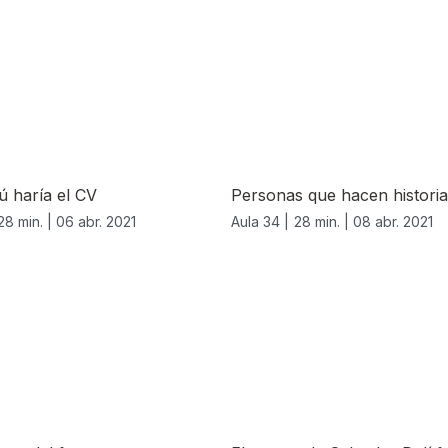
ú haría el CV
Personas que hacen historia
28 min. |
06 abr. 2021
Aula 34 |
28 min. |
08 abr. 2021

##########

* _What the exercise asks_: Reproduce each line of the records exactly, omitting any picture.

* _Answer to the problem_:
ú haría el CV
Personas que hacen historia
28 min. |
06 abr. 2021
Aula 34 |
28 min. |
08 abr. 2021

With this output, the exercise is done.